Sasha Firsov <suns@firsov.net> writes:
> Norm, if we start from business requirements which would materialize in acceptance criteria, your doubts would vanish.

Perhaps.

> What URL/URIs are used for?
> * For comparison to figuring out the "uniqueness" By definition that is a unique resource
> locator/identifier. 

Yes, we use them for comparison.

> * For resolving. The standards define the match of encoded and partial variations to "final",
> which is the subject for uniqueness/distinctiveness.
> * For denomination of URL/URI parts. Whether it is a schema, domain, path, query, hash -
> each(!!!) needs capability to 
>
> * get it from URL
> * split on parts, not just to ordered collection but also with semantic tagging

That’s what fn:parse-uri is trying to do.

> * For working with URL parts
>
> * CRUD operate with part, and parts set (i.e. subset substitution)  
> * during oprations ^^ apply en- & de-coding

Having constructed a map with fn:parse-uri, the CRUD operations on the parts are straightfoward enough. The fn:build-uri function is supposed to do the re-encoding.

> I hope the XML community is worthy of thoughtful API design and implementation.

I hope so to. We’re trying.

I’m not sure how those observations help answer the technical questions though.

Given: “http://example.com/path/to%2fplace?a=b#spoon!”

We need to identify the parts. We do that by decomposing it into a map.

  { "authority":"example.com",
    "path":"/path/to%2fplace",
    "scheme":"http",
    "path-segments":("","path","to/place"),
    "query":"a=b",
    "absolute":true(),
    "host":"example.com",
    "hierarchical":true(),
    "uri":"http://example.com/path/to%2fplace?a=b#spoon!",
    "query-parameters":map{"a":"b"},
    "fragment":"spoon!"
  }

For better or worse, users often provide things that aren’t exactly URIs in contexts where URIs are expected.

Given: \\host\Users\My Docs\test[$$].zipDocuments\test$$.zip

We need to identify the parts of that too:

  { "filepath":"/Users/My Docs/test[$$].zip",
    "authority":"host",
    "path":"/Users/My Docs/test[$$].zip",
    "path-segments":("","Users","My Docs","test[$$].zip"),
    "host":"host",
    "hierarchical":true(),
    "uri":"\\host\Users\My Docs\test[$$].zip"
  }

And having identified those parts, we need to consider how best to reconstruct a URI (an actual URI) from the parts. The decomposition is necessarily a bit heuristic. The recomposition isn’t heuristic, but we can make different choices and the choices we make will impact the (re)constructed URI. Some choices will work better for some users than others.

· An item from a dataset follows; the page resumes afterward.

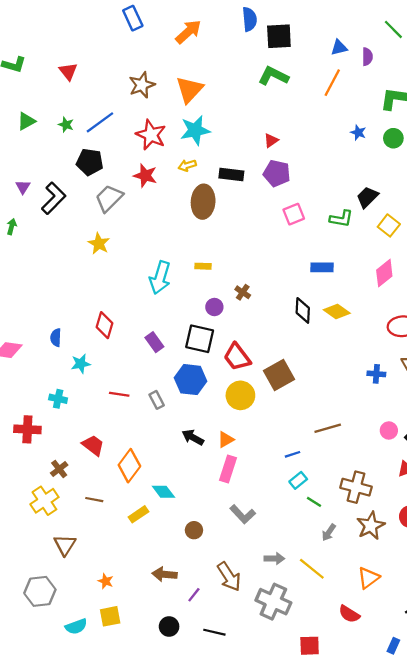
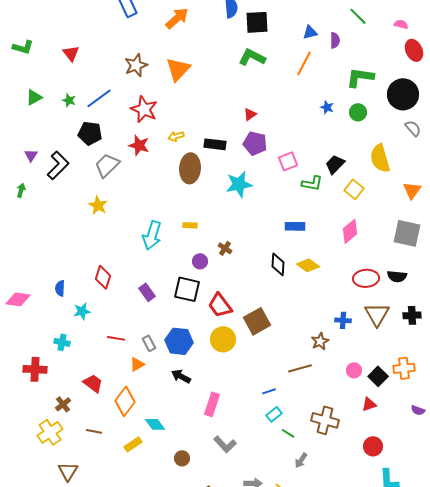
cyan star: (195, 130) -> (239, 184), moved
pink square: (294, 214) -> (288, 161), moved
blue hexagon: (191, 380) -> (179, 341), moved
orange triangle: (226, 440) -> (137, 364), moved
brown star: (371, 526) -> (320, 341), moved, size x0.7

(Remember, however, that we’re offering a convenience here. A very, very useful convenience, but there’s nothing preventing a user from writing code to do *any* sort of parsing and construction that they want.)

I think the questions that have been identified are:

1. Does the user need to be able to identify a query separator character? (Historically, though it seems less common now, you’d see URIs that used “;” instead of “&” to delimit query parameters.)

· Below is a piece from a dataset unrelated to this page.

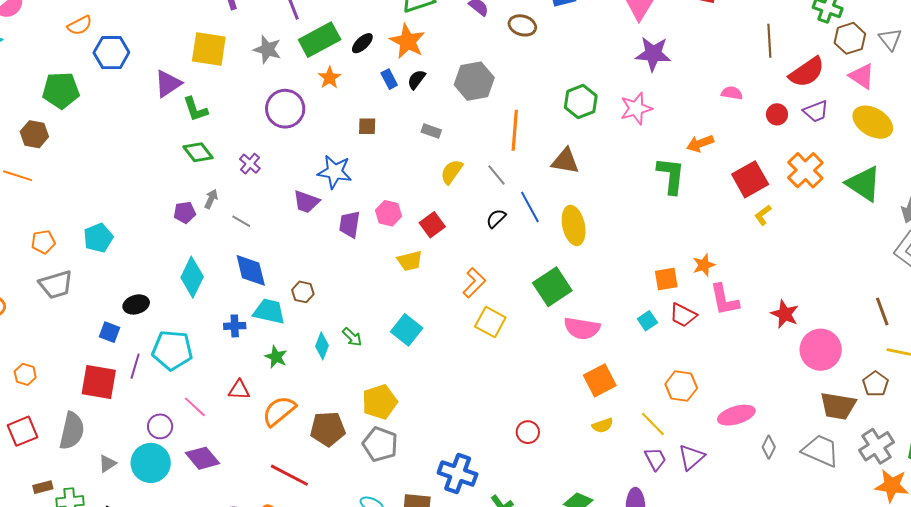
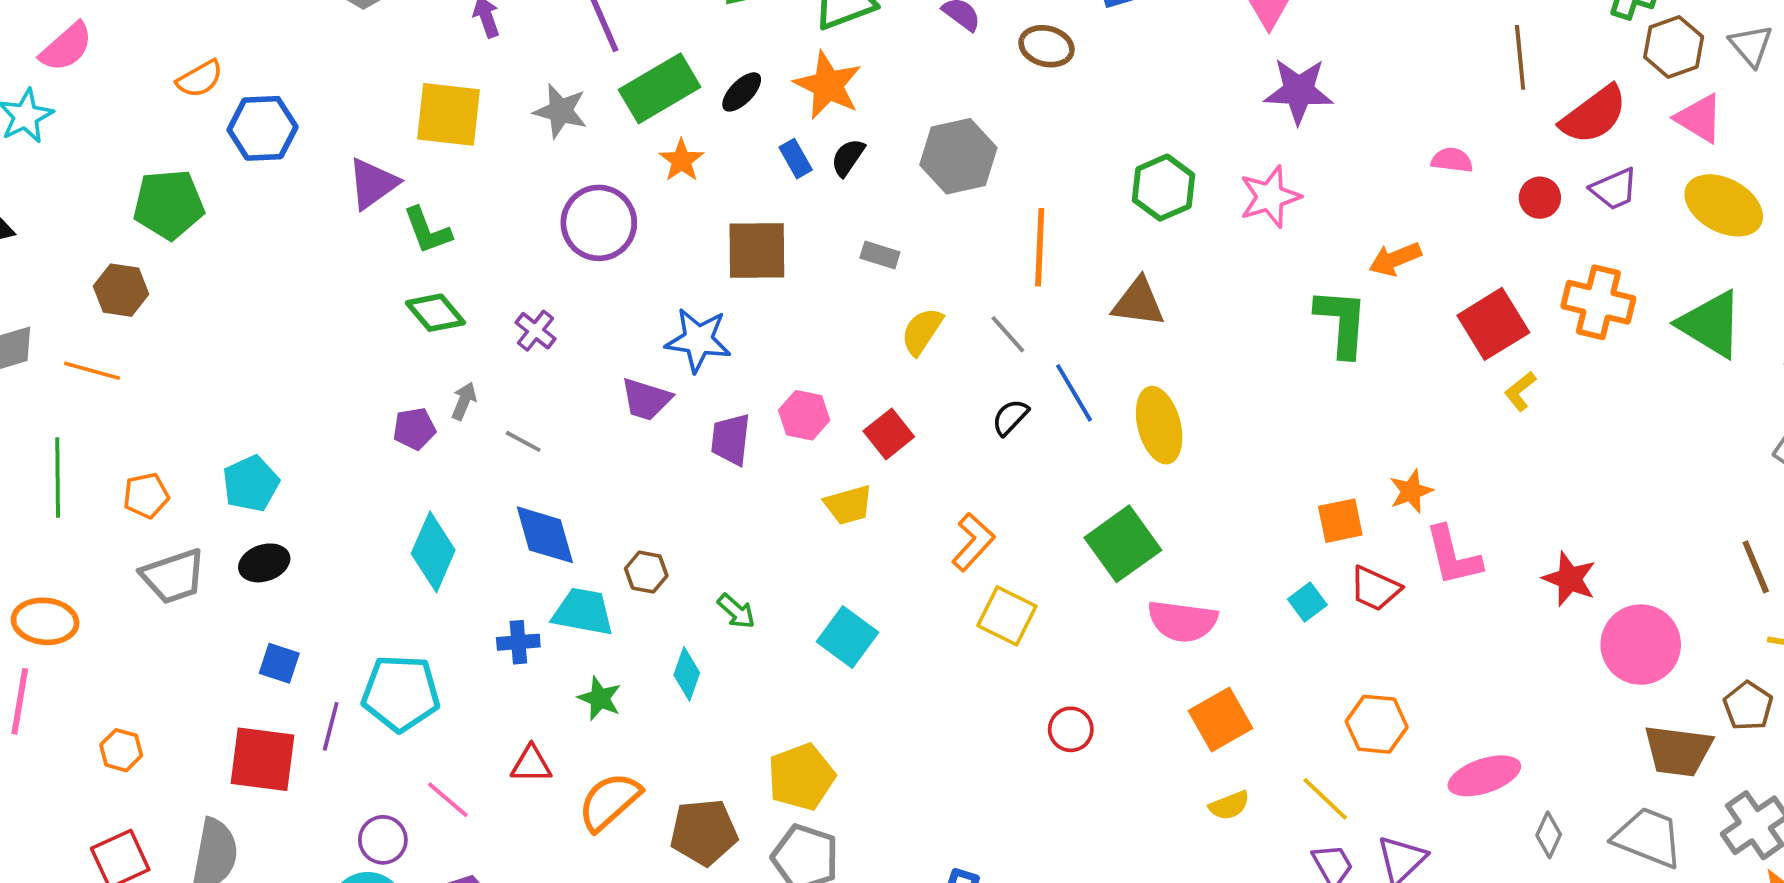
brown square: (367, 126) -> (757, 251), size x1.8
orange cross: (805, 170) -> (1598, 302), turned -30
black ellipse: (136, 304) -> (264, 563), moved
green arrow: (352, 337) -> (736, 611), moved
red circle: (528, 432) -> (1071, 729), moved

2. Does the user need to be able to identify a path separator character?

3. When encoding the parts of a URI (path, query parameters, fragment identifier) back into a URI, should the characters that get encoded vary by part? For example, should “/” be encoded in the path but not in the query parameters?

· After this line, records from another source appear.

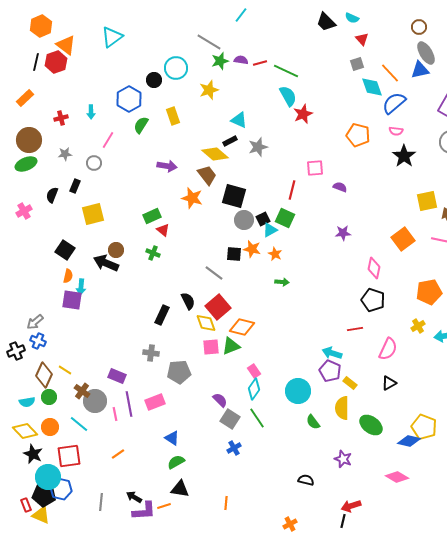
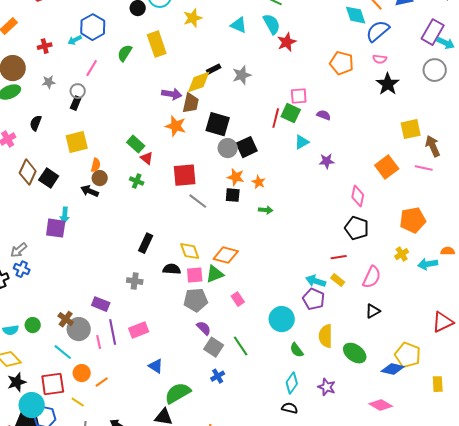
blue hexagon: (129, 99) -> (93, 27), moved
cyan arrow: (91, 112) -> (75, 40), turned 64
yellow rectangle: (173, 116) -> (157, 44), size x1.4
cyan triangle: (239, 120) -> (239, 25), moved
yellow diamond: (215, 154) -> (199, 82), turned -60
purple arrow: (167, 166) -> (172, 94), moved
brown trapezoid: (207, 175) -> (191, 103), turned 50
black rectangle: (75, 186) -> (76, 103), moved
green rectangle: (152, 216) -> (136, 144), turned 66
green square: (285, 218) -> (291, 113), moved
black square: (263, 219) -> (247, 147), size x1.5
cyan triangle: (270, 230) -> (302, 142), moved
black square: (234, 254) -> (233, 195), moved
black arrow: (106, 263) -> (90, 191), size x0.7
orange semicircle: (68, 276) -> (96, 165), moved
black semicircle: (188, 301) -> (172, 269), moved, turned -60
red square: (218, 307) -> (185, 175), moved, turned 35
yellow line: (65, 370) -> (78, 402), moved
gray pentagon: (179, 372) -> (196, 300), moved
brown diamond: (44, 375) -> (28, 172), moved
yellow rectangle: (350, 383) -> (338, 280), moved
cyan diamond: (254, 389) -> (292, 383), moved
orange circle: (50, 427) -> (82, 373), moved
black star: (33, 454) -> (17, 382), turned 30
green semicircle: (176, 462) -> (178, 393), moved, size x1.5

The current PR says “yes” to all three questions.

My initial message on this thread said “no” to 3 (and left unmentioned 1 and 2 so I guess that’s a “yes” on those).

Christian suggested the alternative that we say “no” to 1 and 2 but “yes” to 3.

I think Christian is probably right. That would simplify things with no loss in utility for the overwhelming majority of users.

                                        Be seeing you,
                                          norm

--
Norm Tovey-Walsh
Saxonica

Received on Tuesday, 3 September 2024 09:10:05 UTC